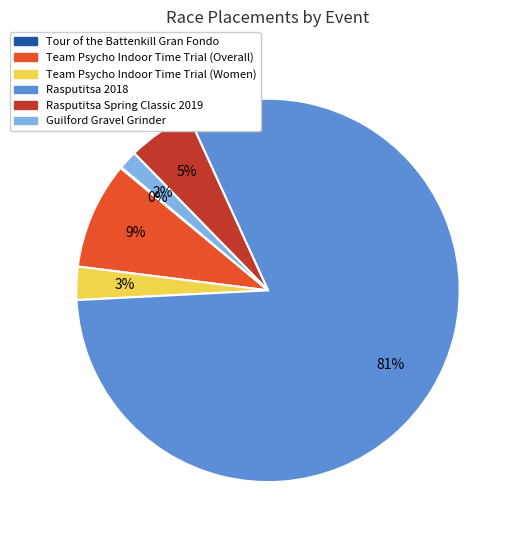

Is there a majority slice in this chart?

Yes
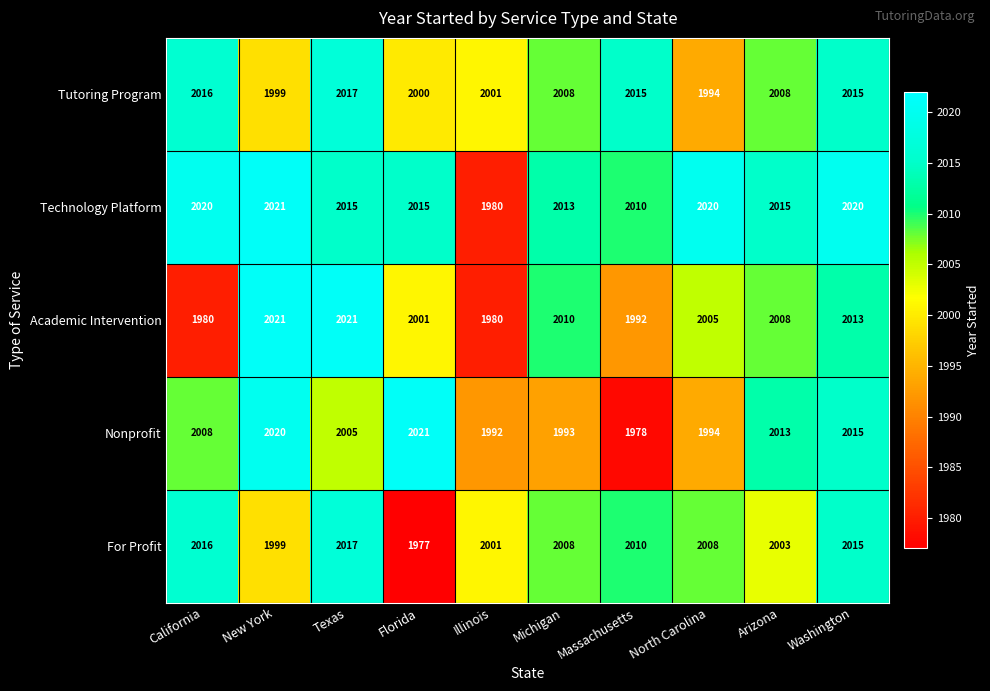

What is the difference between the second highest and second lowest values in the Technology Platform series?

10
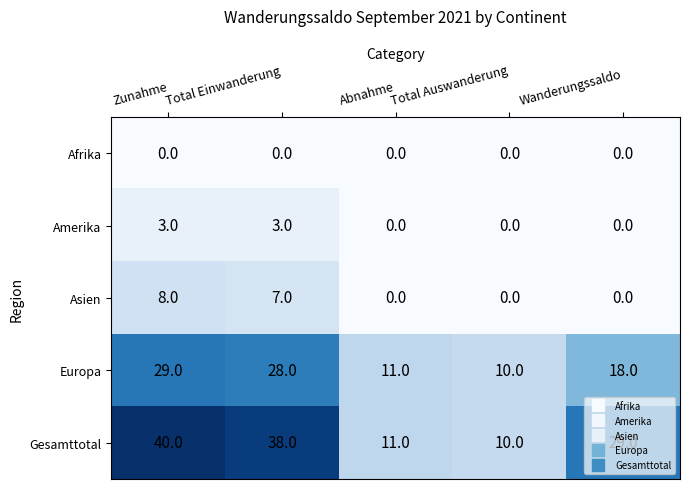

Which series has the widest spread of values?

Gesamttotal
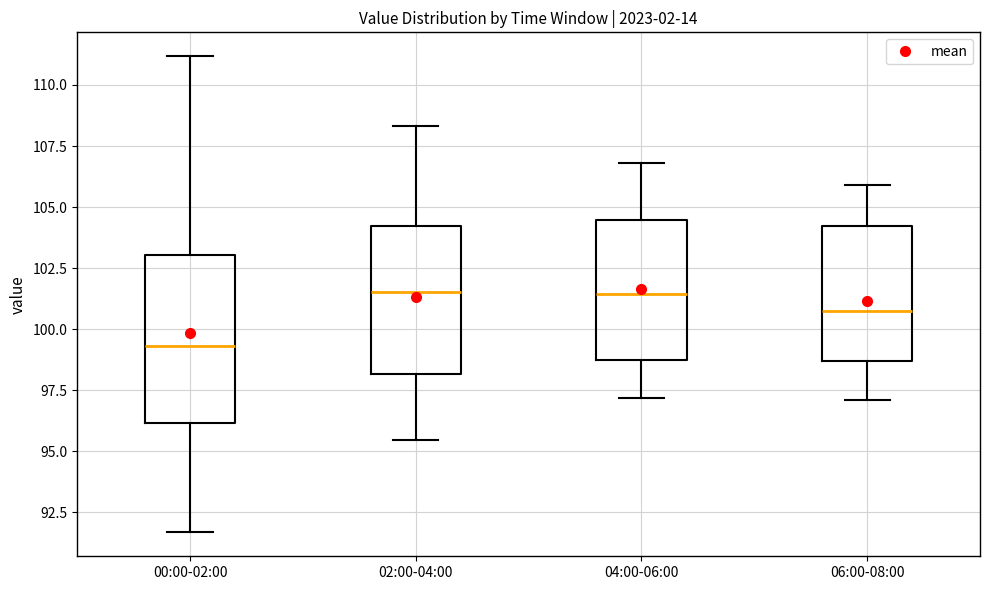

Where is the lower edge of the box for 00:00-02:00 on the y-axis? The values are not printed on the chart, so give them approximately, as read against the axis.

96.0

▶ _TASK OBJECTIVE_: Please rewrite the listing above with every "chart" switched to "graph" and nothing else changed, leaving out the pictures.

▶ _TASK ANSWER_:
Is there a majority slice in this graph?

Yes

What is the difference between the second highest and second lowest values in the Technology Platform series?

10

Which series has the widest spread of values?

Gesamttotal

Where is the lower edge of the box for 00:00-02:00 on the y-axis? The values are not printed on the graph, so give them approximately, as read against the axis.

96.0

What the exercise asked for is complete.